Things to do:
(1) Name every player marked as a qualifier ([Q]) in the men's round one squash results.
(2) Reproduce part of the squash results, beginning at the words "[1] Nicol David" and stopping after "11/6, 11/6 (32m)".
(3) Carry on the squash tournament results from where they stop.

Supplied passage:
Twenty four first round matches, and two upsets in the women's event as Nour El Tayeb takes out the third seed and Dipika Pallikal comes back from the brink ...

Men's Round One, Bottom Half:

[12] David Palmer (Aus) bt Jonathan Kemp (Eng)
              11/5, 11/9, 11/6 (33m)
[8] Thierry Lincou (Fra) bt Hisham Ashour (Egy)
              6/11, 11/5, 16/14, 11/9 (59m)
[16] Stewart Boswell (Aus) bt [Q] Omar Abdel Aziz (Egy)
                11/6, 11/9, 11/5 (43m)
[3] Karim Darwish (Egy) bt [Q] Henrik Mustonen (Fin)
                11/2, 11/5, 11/4 (20m)

[15] Cameron Pilley (Aus) bt [Q] Borja Golan (Esp)
                 9/11, 11/5, 11/9, 11/3 (55m)
[8] Daryl Selby bt Olli Tuominen (Fin)
                  11/9, 6/11, 11/9, 8/11, 11/8 (79m)
[15] Alister Walker (Eng) bt [Q] Tom Richards (Eng)
                  6/11, 11/6, 11/8, 9/11, 11/6 (64m)
[1] Nick Matthew (Eng) bt Ahmad Mohd Al-Tamimi (Qat)
                  11/2, 11/3, 11/3 (21m)

Women's Round One:

[1] Nicol David
(Mas) bt Emma Beddoes (Eng)
             11/6, 11/4, 12/10 (30m)
[11] Donna Urquhart (Aus) bt [Q] Milou Van Der Heijden (Ned)
              11/3, 11/7, 11/4 (18m)
[7] Kasey Brown (Aus) bt Kylie Lindsay (Nzl)
               11/0, 11/6, 11/9 (39m)
[9] Vanessa Atkinson (Ned) bt Manuela Manetta (Ita)
               11/4, 6/11, 11/6, 11/6 (32m)

[14] Sarah Kippax (Eng) bt [Q] Olga Ertlova (Cze)
              11/5, 11/4, 11/3 (26m)
[8] Raneem El Weleily (Egy) bt Tania Bailey (Eng)
               14/12, 11/7, 11/5 (30m)
[12] Isabelle Stoehr (Fra) bt [Q] Gaby Schmol (Sui)
               11/6, 11/9, 11/2 (34m)
[4] Rachael Grinham (Aus) bt Latasha Khan (Usa)

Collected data
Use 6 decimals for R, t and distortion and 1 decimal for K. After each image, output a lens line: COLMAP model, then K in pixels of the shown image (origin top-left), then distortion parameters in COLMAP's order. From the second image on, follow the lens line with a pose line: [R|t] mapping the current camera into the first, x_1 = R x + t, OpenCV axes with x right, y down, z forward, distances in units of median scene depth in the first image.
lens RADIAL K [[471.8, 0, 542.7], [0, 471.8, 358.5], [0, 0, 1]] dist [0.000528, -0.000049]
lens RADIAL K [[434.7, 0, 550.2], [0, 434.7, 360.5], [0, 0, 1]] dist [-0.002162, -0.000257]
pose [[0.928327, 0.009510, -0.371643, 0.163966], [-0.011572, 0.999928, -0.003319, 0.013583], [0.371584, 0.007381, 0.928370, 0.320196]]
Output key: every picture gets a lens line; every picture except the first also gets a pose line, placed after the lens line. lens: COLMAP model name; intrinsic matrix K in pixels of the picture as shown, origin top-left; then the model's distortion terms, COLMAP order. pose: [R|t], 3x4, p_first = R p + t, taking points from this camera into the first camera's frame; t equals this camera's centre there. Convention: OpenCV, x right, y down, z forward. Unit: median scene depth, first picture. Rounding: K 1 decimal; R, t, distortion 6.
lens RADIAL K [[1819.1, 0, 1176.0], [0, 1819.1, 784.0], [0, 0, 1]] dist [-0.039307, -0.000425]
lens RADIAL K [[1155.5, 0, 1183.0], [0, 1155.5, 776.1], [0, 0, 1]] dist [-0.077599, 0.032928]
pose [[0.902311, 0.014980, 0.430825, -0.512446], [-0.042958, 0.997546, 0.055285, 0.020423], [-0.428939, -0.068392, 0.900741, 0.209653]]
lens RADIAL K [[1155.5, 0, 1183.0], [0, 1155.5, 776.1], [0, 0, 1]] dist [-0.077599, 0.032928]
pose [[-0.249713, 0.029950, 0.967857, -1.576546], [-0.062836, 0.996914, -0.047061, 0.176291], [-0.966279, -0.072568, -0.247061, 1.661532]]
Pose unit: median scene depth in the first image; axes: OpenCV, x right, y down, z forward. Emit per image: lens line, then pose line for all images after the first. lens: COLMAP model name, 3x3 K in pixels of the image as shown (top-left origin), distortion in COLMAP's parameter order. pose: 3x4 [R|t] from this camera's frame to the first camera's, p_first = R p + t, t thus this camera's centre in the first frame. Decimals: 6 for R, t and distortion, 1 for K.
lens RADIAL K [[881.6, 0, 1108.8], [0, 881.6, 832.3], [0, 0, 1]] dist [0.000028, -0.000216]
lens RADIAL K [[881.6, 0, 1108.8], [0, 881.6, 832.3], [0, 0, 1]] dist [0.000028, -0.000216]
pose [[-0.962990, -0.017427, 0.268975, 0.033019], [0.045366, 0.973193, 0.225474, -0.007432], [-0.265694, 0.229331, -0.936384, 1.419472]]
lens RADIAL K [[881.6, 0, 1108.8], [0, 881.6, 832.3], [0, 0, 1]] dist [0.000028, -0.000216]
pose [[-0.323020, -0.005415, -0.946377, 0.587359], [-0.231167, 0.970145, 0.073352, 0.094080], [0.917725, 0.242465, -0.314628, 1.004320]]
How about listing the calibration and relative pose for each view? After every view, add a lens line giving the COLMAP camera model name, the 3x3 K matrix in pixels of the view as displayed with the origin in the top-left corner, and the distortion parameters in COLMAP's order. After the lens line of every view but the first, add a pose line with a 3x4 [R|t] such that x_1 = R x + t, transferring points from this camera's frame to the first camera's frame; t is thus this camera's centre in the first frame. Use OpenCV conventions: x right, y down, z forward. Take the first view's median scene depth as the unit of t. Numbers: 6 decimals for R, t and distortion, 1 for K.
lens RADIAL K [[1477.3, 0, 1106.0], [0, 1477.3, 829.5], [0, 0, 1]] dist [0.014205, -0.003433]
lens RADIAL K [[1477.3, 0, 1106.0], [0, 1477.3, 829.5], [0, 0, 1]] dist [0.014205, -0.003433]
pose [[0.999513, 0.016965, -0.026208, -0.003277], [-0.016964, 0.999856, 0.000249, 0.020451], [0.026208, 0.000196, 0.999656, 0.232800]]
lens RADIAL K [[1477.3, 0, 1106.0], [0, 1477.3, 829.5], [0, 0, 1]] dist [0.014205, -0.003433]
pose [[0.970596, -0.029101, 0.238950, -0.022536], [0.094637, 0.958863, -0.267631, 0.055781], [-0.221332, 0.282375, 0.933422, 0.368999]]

Numbered answers:
(1) Omar Abdel Aziz, Henrik Mustonen, Borja Golan, Tom Richards

(2)
[1] Nicol David
(Mas) bt Emma Beddoes (Eng)
             11/6, 11/4, 12/10 (30m)
[11] Donna Urquhart (Aus) bt [Q] Milou Van Der Heijden (Ned)
              11/3, 11/7, 11/4 (18m)
[7] Kasey Brown (Aus) bt Kylie Lindsay (Nzl)
               11/0, 11/6, 11/9 (39m)
[9] Vanessa Atkinson (Ned) bt Manuela Manetta (Ita)
               11/4, 6/11, 11/6, 11/6 (32m)

(3)
               11/4, 12/14, 1/1 rtd calf injury

 Nour El Tayeb (Egy) bt [3] Omneya Abdel Kawy (Egy)
             11/7, 11/5, 11/6 (27m)
[16] Nour El Sherbini (Egy) bt [Q] Adel Weir-Nunan (Rsa)
             11/6, 11/5, 11/4 (17m)
[5] Camille Serme (Fra) bt Line Hansen (Den)
             11/2, 11/4, 11/6 (21m)
[13] Joelle King (Nzl) bt [Q] Lucie Fialova (Cze)
             11/2, 12/10, 11/6 (26m)

Dipika Pallikal (Ind) bt[15] Aisling Blake (Irl)
               13/11, 3/11, 4/11, 11/4, 12/10 (64m)
[6] Laura Massaro (Eng) bt Orla Noom (Ned)
               11/8, 11/8, 11/2 (29m)
[10] Jaclyn Hawkes (Nzl) bt Joshna Chinappa (Ind)
               11/5, 4/11, 11/4, 9/11, 11/8 (47m)
[2] Jenny Duncalf (Eng) bt [Q] Lauren Selby (Eng)
               11/3, 11/4, 11/2 (21m)

Women's Round One ...                                        Steve reports

[1] Nicol David (Mas) bt Emma Beddoes (Eng)
             11/6, 11/4, 12/10 (30m)
[14] Sarah Kippax (Eng) bt [Q] Olga Ertlova (Cze)
              11/5, 11/4, 11/3 (26m)

Nicol reels in Emma, Kippax cruises

For two games Emma Beddoes couldn't get close to World No One, World Champion, Commonwealth Champion etc etc etc Nicol David.

"I was doing court sprints for those first two games," said the Englishwoman, "she puts you under so much pressure."

She was making elementary errors too, tinning when not really under any pressure because she was "trying too hard to make something happen", while Nicol seemingly strolled around court, stroking the ball gently to all corners, as she does.

"In the third I was more patient, got into some rallies and started controlling some of them," explained Emma. And it worked too, she led 6/2, 9/4 and 10/7.

But Nicol has been in deeper holes than that before, many many times, and she tightened up, started hitting the ball crisper and deeper and reeled off the next five points to take the match.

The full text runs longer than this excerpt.